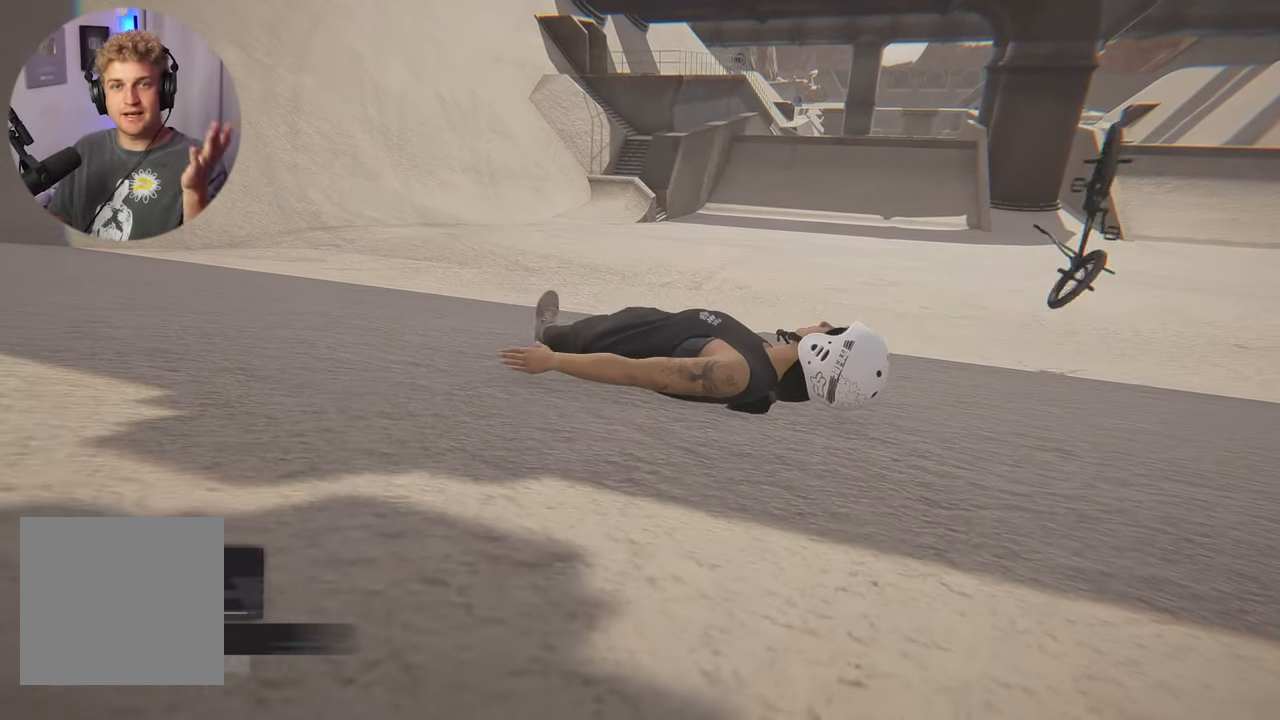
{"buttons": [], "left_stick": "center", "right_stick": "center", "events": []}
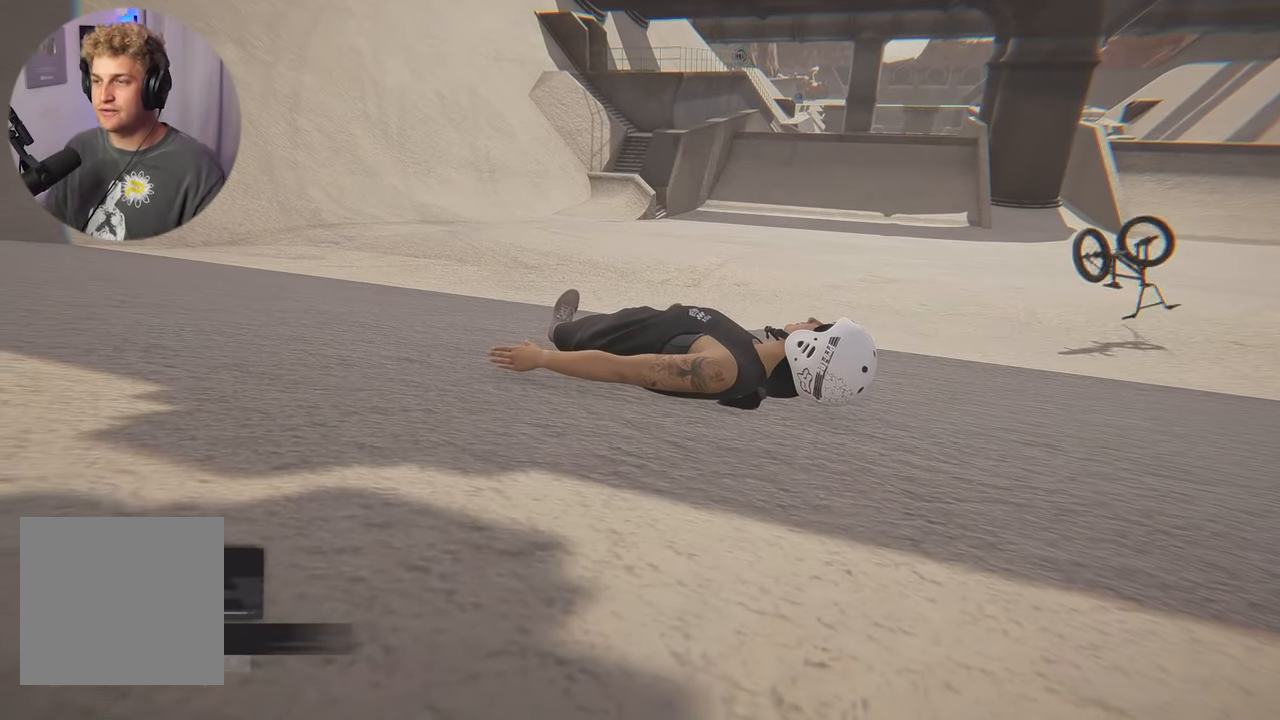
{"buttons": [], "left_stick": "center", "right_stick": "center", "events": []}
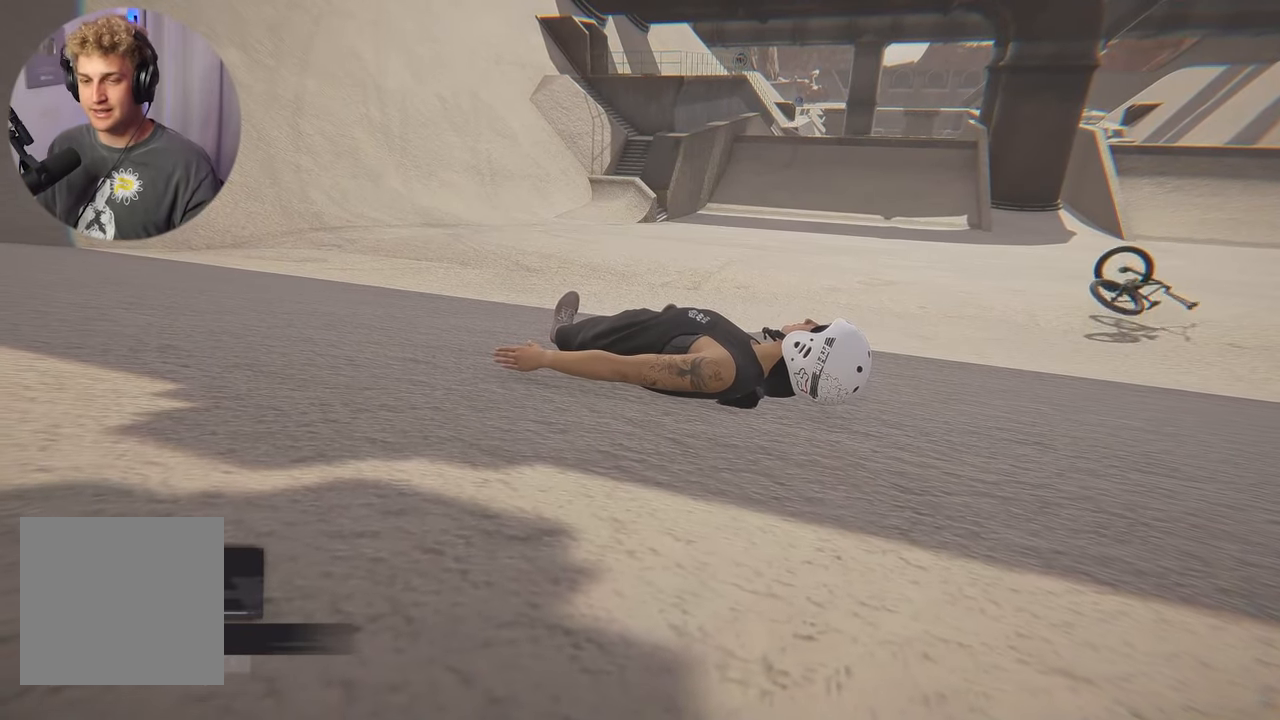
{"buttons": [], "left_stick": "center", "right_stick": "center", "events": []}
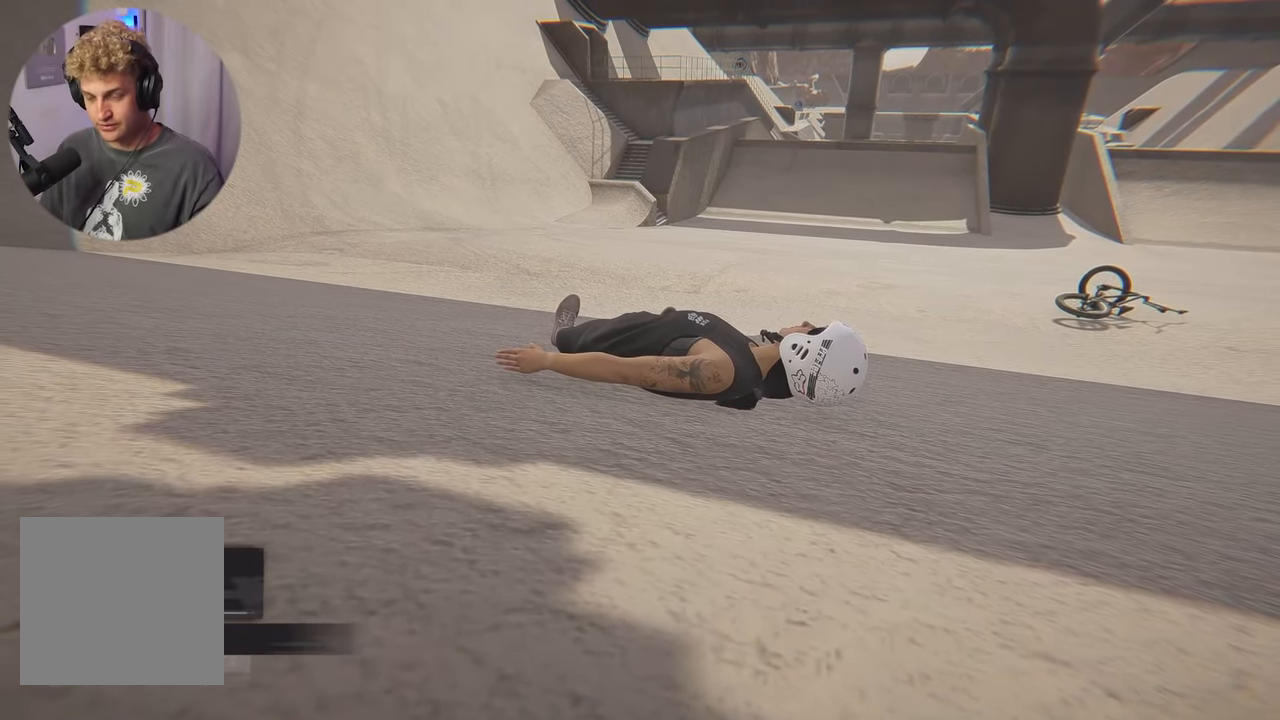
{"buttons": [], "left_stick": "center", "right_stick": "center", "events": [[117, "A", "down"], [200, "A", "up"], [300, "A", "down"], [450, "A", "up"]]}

==

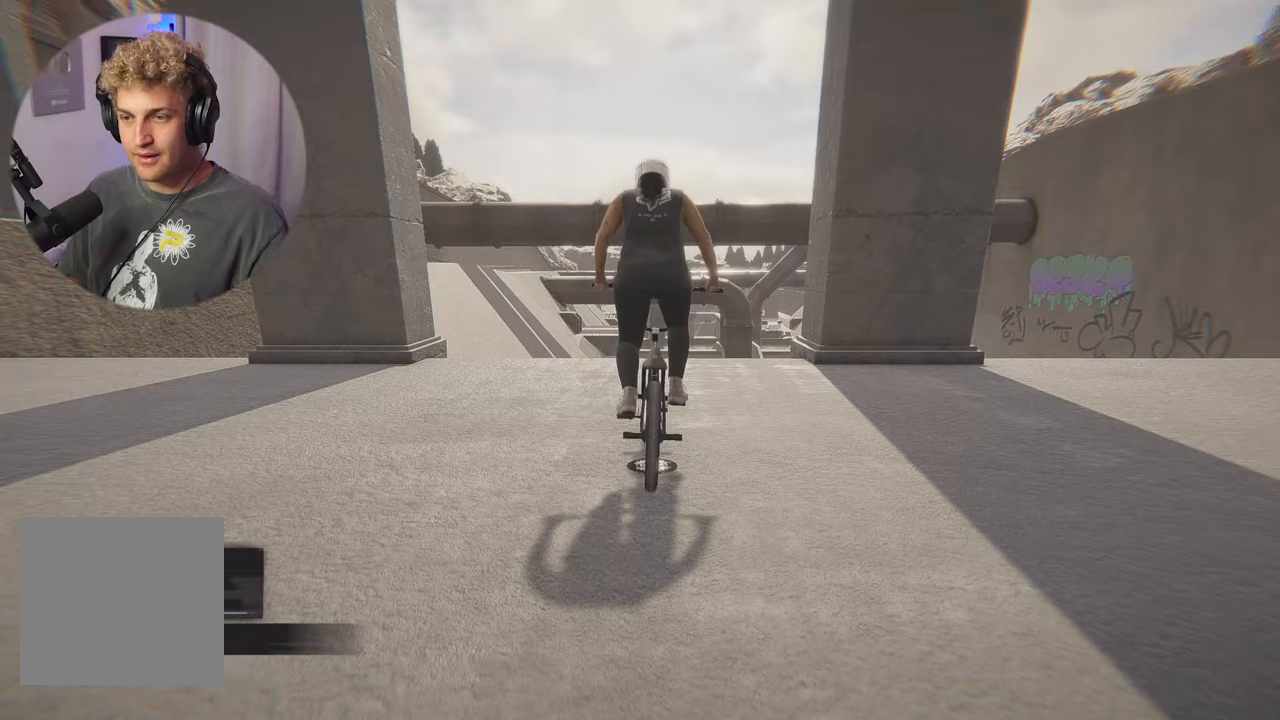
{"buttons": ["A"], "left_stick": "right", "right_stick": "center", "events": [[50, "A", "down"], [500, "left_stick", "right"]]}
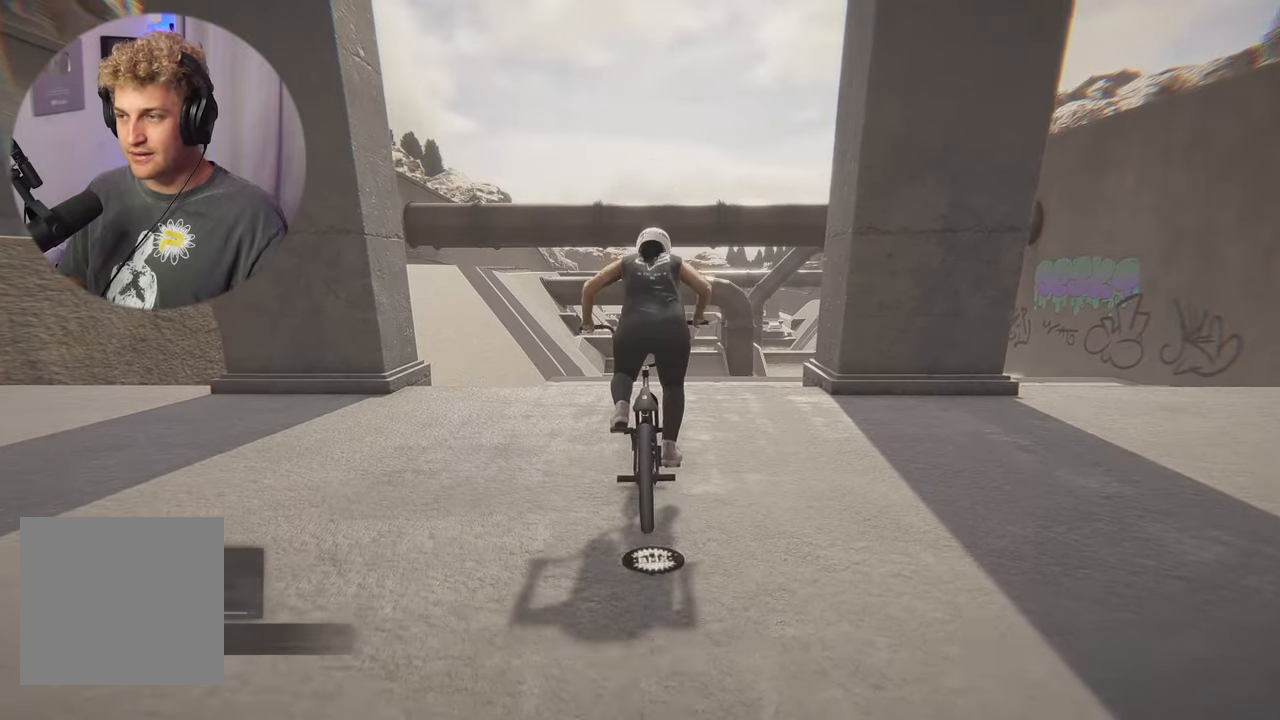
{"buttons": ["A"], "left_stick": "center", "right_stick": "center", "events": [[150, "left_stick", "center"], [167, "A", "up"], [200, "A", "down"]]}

HOW TO COMPLETE THIS TASK: With "down" as the word to match, copy each line of the records that has it.

ANSWER:
{"buttons": [], "left_stick": "center", "right_stick": "center", "events": [[117, "A", "down"], [200, "A", "up"], [300, "A", "down"], [450, "A", "up"]]}
{"buttons": ["A"], "left_stick": "right", "right_stick": "center", "events": [[50, "A", "down"], [500, "left_stick", "right"]]}
{"buttons": ["A"], "left_stick": "center", "right_stick": "center", "events": [[150, "left_stick", "center"], [167, "A", "up"], [200, "A", "down"]]}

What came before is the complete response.